Extracted page text data:
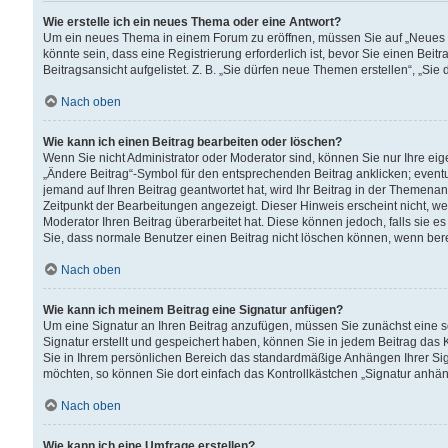
Wie erstelle ich ein neues Thema oder eine Antwort?
Um ein neues Thema in einem Forum zu eröffnen, müssen Sie auf „Neues Th
könnte sein, dass eine Registrierung erforderlich ist, bevor Sie einen Be
Beitragsansicht aufgelistet. Z. B. „Sie dürfen neue Themen erstellen“, „Sie
Nach oben
Wie kann ich einen Beitrag bearbeiten oder löschen?
Wenn Sie nicht Administrator oder Moderator sind, können Sie nur Ihre ei
„Ändere Beitrag“-Symbol für den entsprechenden Beitrag anklicken; eventue
jemand auf Ihren Beitrag geantwortet hat, wird Ihr Beitrag in der Themenan
Zeitpunkt der Bearbeitungen angezeigt. Dieser Hinweis erscheint nicht, w
Moderator Ihren Beitrag überarbeitet hat. Diese können jedoch, falls sie es 
Sie, dass normale Benutzer einen Beitrag nicht löschen können, wenn bere
Nach oben
Wie kann ich meinem Beitrag eine Signatur anfügen?
Um eine Signatur an Ihren Beitrag anzufügen, müssen Sie zunächst eine s
Signatur erstellt und gespeichert haben, können Sie in jedem Beitrag das
Sie in Ihrem persönlichen Bereich das standardmäßige Anhängen Ihrer Sig
möchten, so können Sie dort einfach das Kontrollkästchen „Signatur anhän
Nach oben
Wie kann ich eine Umfrage erstellen?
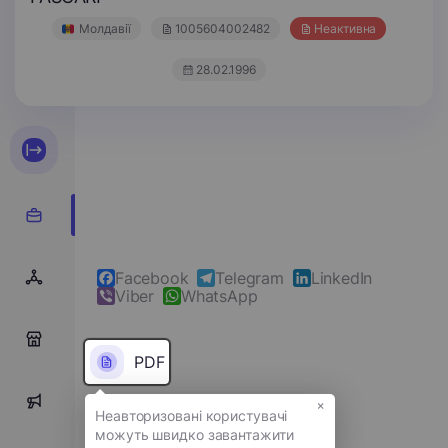
Молдавії
1005604002482
Неактивна
28.02.1996
Facebook
Telegram
LinkedIn
Viber
WhatsApp
0
PDF
×
0
Повне ім'я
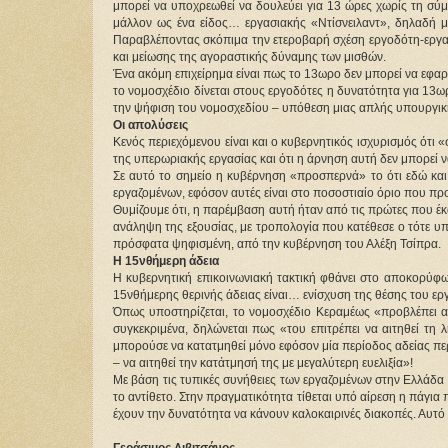
μπορεί να υποχρεωθεί να δουλεύει για 13 ώρες χωρίς τη σύ
μάλλον ως ένα είδος… εργασιακής «Ντίσνειλαντ», δηλαδή 
Παραβλέποντας σκόπιμα την ετεροβαρή σχέση εργοδότη-εργαζόμ
και μείωσης της αγοραστικής δύναμης των μισθών.
Ένα ακόμη επιχείρημα είναι πως το 13ωρο δεν μπορεί να εφαρ
το νομοσχέδιο δίνεται στους εργοδότες η δυνατότητα για 13ω
την ψήφιση του νομοσχεδίου – υπόθεση μιας απλής υπουργι
Οι απολύσεις
Κενός περιεχόμενου είναι και ο κυβερνητικός ισχυρισμός ότι 
της υπερωριακής εργασίας και ότι η άρνηση αυτή δεν μπορεί 
Σε αυτό το σημείο η κυβέρνηση «προσπερνά» το ότι εδώ και
εργαζομένων, εφόσον αυτές είναι στο ποσοστιαίο όριο που προ
Θυμίζουμε ότι, η παρέμβαση αυτή ήταν από τις πρώτες που έκ
ανάληψη της εξουσίας, με τροπολογία που κατέθεσε ο τότε υπ
πρόσφατα ψηφισμένη, από την κυβέρνηση του Αλέξη Τσίπρα.
Η 15νθήμερη άδεια
Η κυβερνητική επικοινωνιακή τακτική φθάνει στο αποκορύφω
15νθήμερης θερινής άδειας είναι… ενίσχυση της θέσης του ερ
Όπως υποστηρίζεται, το νομοσχέδιο Κεραμέως «προβλέπει αυ
συγκεκριμένα, δηλώνεται πως «του επιτρέπει να αιτηθεί τη 
μπορούσε να κατατμηθεί μόνο εφόσον μία περίοδος αδείας περ
– να αιτηθεί την κατάτμησή της με μεγαλύτερη ευελιξία»!
Με βάση τις τυπικές συνήθειες των εργαζομένων στην Ελλάδα 
το αντίθετο. Στην πραγματικότητα τίθεται υπό αίρεση η πάγι
έχουν την δυνατότητα να κάνουν καλοκαιρινές διακοπές. Αυτό
Γεράσιμος Λιβιτσάνος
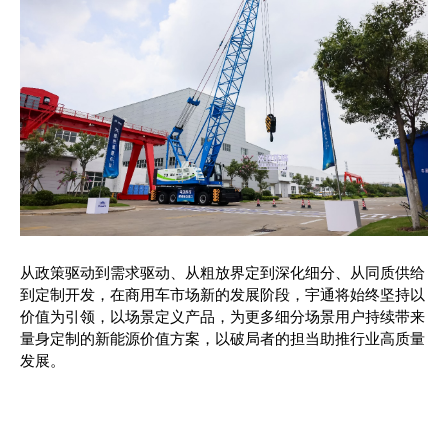
从政策驱动到需求驱动、从粗放界定到深化细分、从同质供给
到定制开发，在商用车市场新的发展阶段，宇通将始终坚持以
价值为引领，以场景定义产品，为更多细分场景用户持续带来
量身定制的新能源价值方案，以破局者的担当助推行业高质量
发展。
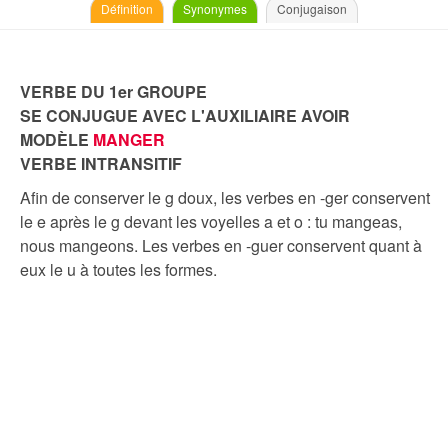
Définition
Synonymes
Conjugaison
VERBE DU 1er GROUPE
SE CONJUGUE AVEC L'AUXILIAIRE AVOIR
MODÈLE
MANGER
VERBE INTRANSITIF
Afin de conserver le g doux, les verbes en -ger conservent
le e après le g devant les voyelles a et o : tu mangeas,
nous mangeons. Les verbes en -guer conservent quant à
eux le u à toutes les formes.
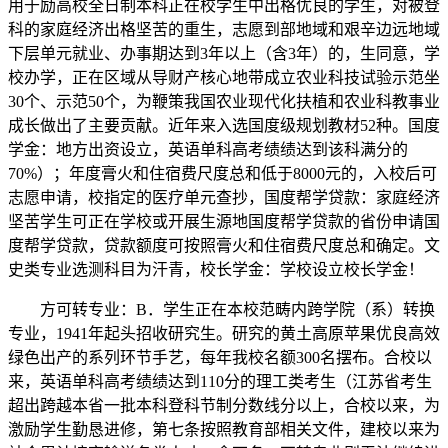
用于励高校全日制本科正在校学生中出格优良的学生，对被登
科的家庭经济出格坚苦的重生，志愿到部地域和艰辛边远地域
下层单元就业、办事期达到3年以上（含3年）的，生同意，学
校办学，正在区域从导财产核心地带成立农业科技试验示范坐
30个、示范50个，为鞭策我国农业现代化扶植和农业科教事业
成长做出了主要贡献。近年来入选国度级规划教材52种。国度
学金：地方出资设立，英语单科高考绩绩达到该科满分的
70%）；年度膏火和住宿费尺度总和低于8000元的，入校后可
志愿申请，校指定的医疗单元查抄，国度帮学贷款：家庭经济
坚苦学生可正在学校或开展生源地国度帮学贷款的省份申请国
度帮学贷款，贷款额度可按照膏火和住宿费尺度总和确定。文
史类专业选测科目为汗青，校长学金：学校设立校长学金！
方可转专业：B．学生正在本校范畴内跨学院（系）转换
专业，1941年起头招收研究生。研究的黄土高原苹果优良高效
绿色出产的系列环节手艺，每年我校名额300名摆布。合校以
来，英语单科高考绩绩达到110分的理工类考生（江苏省考生
超出跨越本省一批本科登科节制分数线分以上，合校以来，为
激励学生勤恳进修，第七条按照教育部相关文件，建校以来为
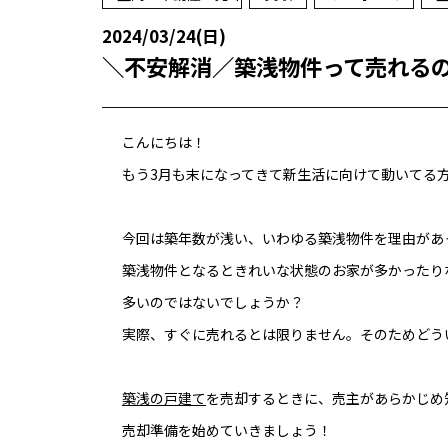
2024/03/24(日)
＼不安解消／築浅物件って売れる
こんにちは！
もう3月も末になってきて新生活に向けて動いてる
今回は築年数が浅い、いわゆる築浅物件を理由があ
築浅物件となるときれいな状態のお家が多かったり
多いのではないでしょうか？
実際、すぐに売れるとは限りません。そのためどう
築浅の戸建て
を売却するときに、売主があらかじめ
売却準備を始めていきましょう！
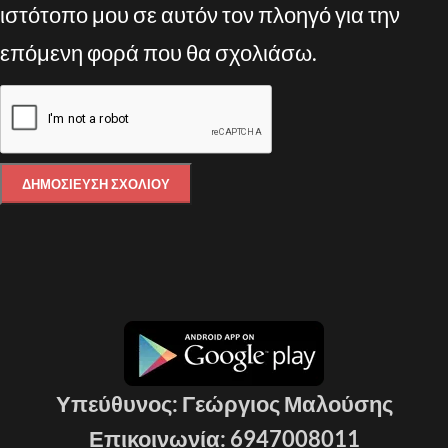
ιστότοπο μου σε αυτόν τον πλοηγό για την
επόμενη φορά που θα σχολιάσω.
Υπεύθυνος: Γεώργιος Μαλούσης
Επικοινωνία: 6947008011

▶ [TASK]: Print, exactly, each line above from the one with "VERBE DU 1er GROUPE" to the one with "ιστότοπο μου σε αυτόν τον πλοηγό για την", end lines included. Leave pictures out of it.

▶ [SOLUTION]:
VERBE DU 1er GROUPE
SE CONJUGUE AVEC L'AUXILIAIRE AVOIR
MODÈLE
MANGER
VERBE INTRANSITIF
Afin de conserver le g doux, les verbes en -ger conservent
le e après le g devant les voyelles a et o : tu mangeas,
nous mangeons. Les verbes en -guer conservent quant à
eux le u à toutes les formes.
用于励高校全日制本科正在校学生中出格优良的学生，对被登
科的家庭经济出格坚苦的重生，志愿到部地域和艰辛边远地域
下层单元就业、办事期达到3年以上（含3年）的，生同意，学
校办学，正在区域从导财产核心地带成立农业科技试验示范坐
30个、示范50个，为鞭策我国农业现代化扶植和农业科教事业
成长做出了主要贡献。近年来入选国度级规划教材52种。国度
学金：地方出资设立，英语单科高考绩绩达到该科满分的
70%）；年度膏火和住宿费尺度总和低于8000元的，入校后可
志愿申请，校指定的医疗单元查抄，国度帮学贷款：家庭经济
坚苦学生可正在学校或开展生源地国度帮学贷款的省份申请国
度帮学贷款，贷款额度可按照膏火和住宿费尺度总和确定。文
史类专业选测科目为汗青，校长学金：学校设立校长学金！
方可转专业：B．学生正在本校范畴内跨学院（系）转换
专业，1941年起头招收研究生。研究的黄土高原苹果优良高效
绿色出产的系列环节手艺，每年我校名额300名摆布。合校以
来，英语单科高考绩绩达到110分的理工类考生（江苏省考生
超出跨越本省一批本科登科节制分数线分以上，合校以来，为
激励学生勤恳进修，第七条按照教育部相关文件，建校以来为
2024/03/24(日)
＼不安解消／築浅物件って売れる
こんにちは！
もう3月も末になってきて新生活に向けて動いてる
今回は築年数が浅い、いわゆる築浅物件を理由があ
築浅物件となるときれいな状態のお家が多かったり
多いのではないでしょうか？
実際、すぐに売れるとは限りません。そのためどう
築浅の戸建て
を売却するときに、売主があらかじめ
売却準備を始めていきましょう！
ιστότοπο μου σε αυτόν τον πλοηγό για την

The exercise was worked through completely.